This is a continuation of my FR from a few days ago. Look in my post history if you want to know what I'm talking about here.

Well boys, it's with a heavy heart that I tell you guys that I fucked up. Well I don't know if it was entirely my fault, but the cards were stacked against my hand and I didn't win. I thought I worked perfect game this week. I named my conditions and nailed them. I wanted to get me and my wingman in a bar with her and her friends this week. I texted meticulously and didn't chase. I got what I wanted tonight. I didn't know what I would be walking into. I was imagining the same group of girls that I met at the bar. That would have been easy. I thought we were ready, but holy shit we got blown out of the water.

I started the night by pregaming at my favorite bar. I was dressed in my favorite shirt and a nice pair of jeans. I had on a nice pair of dress shoes. My hair was doing what I wanted it to. My mind was in a good place. I was feeling right.

When I walked in I was greeted by an hb8 that I've been gaming, bubble tits. She has wonderful tits that I want to someday get in my face, hopefully soon. We hugged and I interrupted the group she was in. I thought it would be a good way to get my mind right before the date with the hb10 tonight. But after only a few minutes I found the conversation waning. She was looking at the other people in the group as she spoke. I thought nothing of it. I was looking forward to the date later tonight. My wingman showed up and complimented me on my outfit. We spoke for a bit one on one and he hyped me up. I was feeling right again. I walked past bubble tits and she reached out and hugged me for a REAALLLY fucking long time. Like it was 30 seconds of grabbing each other. It made me remember that she wants me even though the events didn't pan out tonight. I put it out of my mind because I was on a mission. I was on my way to meet up with the cheerleader and her friends with my wingman!

We got to the bar and we beat them there. My wingman and I chatted with the staff and got to know the people there. The cheerleader showed up with her friends. She wasn't really dressed up. She didn't have on makeup and had a headband on. She had a lot of pimples on her lower chin. Honestly she went from a 10 to about a 8. I was awestruck by how much her makeup did for her.
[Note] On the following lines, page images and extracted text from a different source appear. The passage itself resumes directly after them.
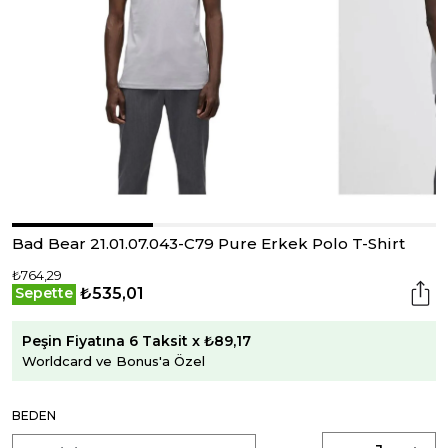
Bad Bear 21.01.07.043-C79 Pure Erkek Polo T-Shirt
₺764,29
₺535,01
Sepette
Peşin Fiyatına 6 Taksit x ₺89,17
Worldcard ve Bonus'a Özel
BEDEN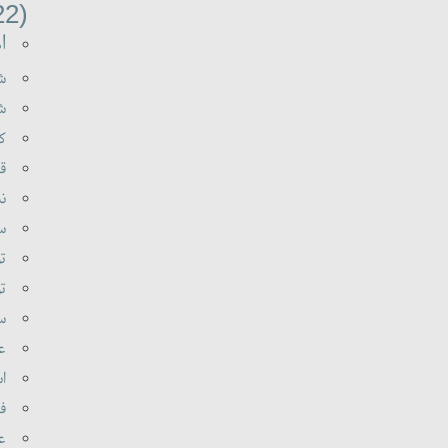
(22)
اه
شه
شع
کی
قر
نب
سو
تو
تو
سی
عل
اس
فر
عا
Anyways, back to logistics. It was 5 girls and 2 guys, plus us. The girls were dressed in scrubs, so it was familiar nurse and doctor territory, nothing new. I was standing between the cheerleader and the rest of the group. It was good logistics and I liked the way it was going. We were chatting and all having a good time. She pulled up my IG story from Halloween and showed everyone how much fun my wingman and I had. Things were in my wheelhouse. I was pretty sure I could isolate and escalate from there. But then it happened.
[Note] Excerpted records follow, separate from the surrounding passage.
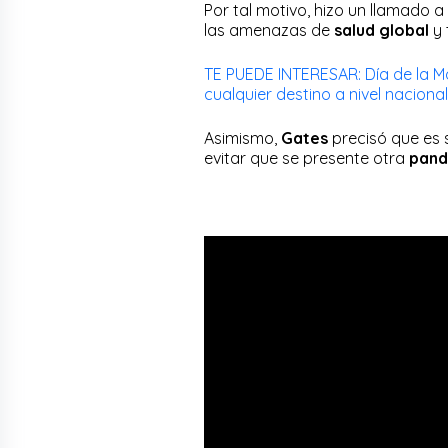
Por tal motivo, hizo un llamado a
las amenazas de
salud global
y 
TE PUEDE INTERESAR: Día de la 
cualquier destino a nivel naciona
Asimismo,
Gates
precisó que es
evitar que se presente otra
pand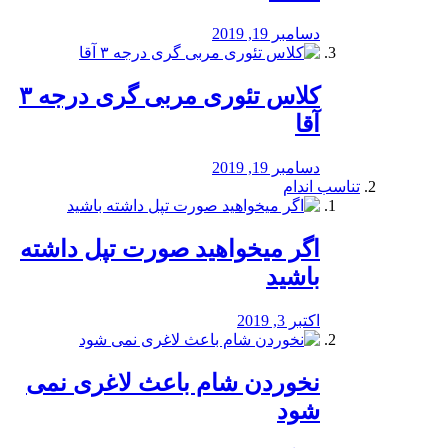
دسامبر 19, 2019
کلاس تئوری مربی گری درجه ۳
آقا
دسامبر 19, 2019
تناسب اندام
اگر میخواهید صورت تپل داشته
باشید
اکتبر 3, 2019
نخوردن شام باعث لاغری نمی
‌شود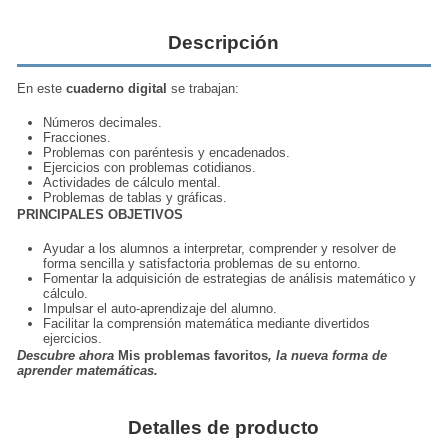
Descripción
En este
cuaderno digital
se trabajan:
Números decimales.
Fracciones.
Problemas con paréntesis y encadenados.
Ejercicios con problemas cotidianos.
Actividades de cálculo mental.
Problemas de tablas y gráficas.
PRINCIPALES OBJETIVOS
Ayudar a los alumnos a interpretar, comprender y resolver de
forma sencilla y satisfactoria problemas de su entorno.
Fomentar la adquisición de estrategias de análisis matemático y
cálculo.
Impulsar el auto-aprendizaje del alumno.
Facilitar la comprensión matemática mediante divertidos
ejercicios.
Descubre ahora
Mis problemas favoritos
, la nueva forma de
aprender matemáticas.
Detalles de producto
About 10 minutes into the interaction, one of the guys spoke up out of nowhere. "David, your crush is coming". One of the dudes had called some dude that the cheerleader had been crushing on, some fucking doctor. She explained that it was some dude that had a fiance but that she would definitely be a homewrecker for if he gave her the chance. I glanced at my wingman, we both knew this was going to be fucking tough. She then moved from sitting next to me to across the table. I was fighting a losing battle from here on out.

The dude showed up. Honestly he wasn't better looking than me. I considered myself a bit better looking, but he was some med school guy who was about to graduate. I could see her focus go from kind of on me to right on him immediately. My wingman saw it too. The logistics were all fucked up. 3 of the girls left when the guys showed up. I was now sitting at a table of 6 doctor dudes and 3 hot girls, plus my wingman. We decided to sit it out and see what we could do.

The doctor guys were all obsessed with themselves. They started talking about work and before we knew it my wingman and I had isolated the 3 girls from the rest of the group. We had their attention and the dudes were all into themselves. My wing signalled to me that we still had it, so we decided to stay for at least one more drink.

It didn't go well. The cheerleader's body language was all off. There was nothing I could do boys. She wasn't receptive or playful at all. She was shut off. My wingman and I decided to bow out. He had another girl he was going to meet up with that he met back on Halloween night. I had nothing. I went home empty handed tonight. As I left I dropped a text telling her to meet me at another bar that I was heading too. I got no response. Feelsbadman.jpg.

The single life has peaks and valleys. Just a week ago I was at the fucking top. I lost every single girl that I was fucking this week. It's been rough. I'll get back on the horse soon, but it's going to suck.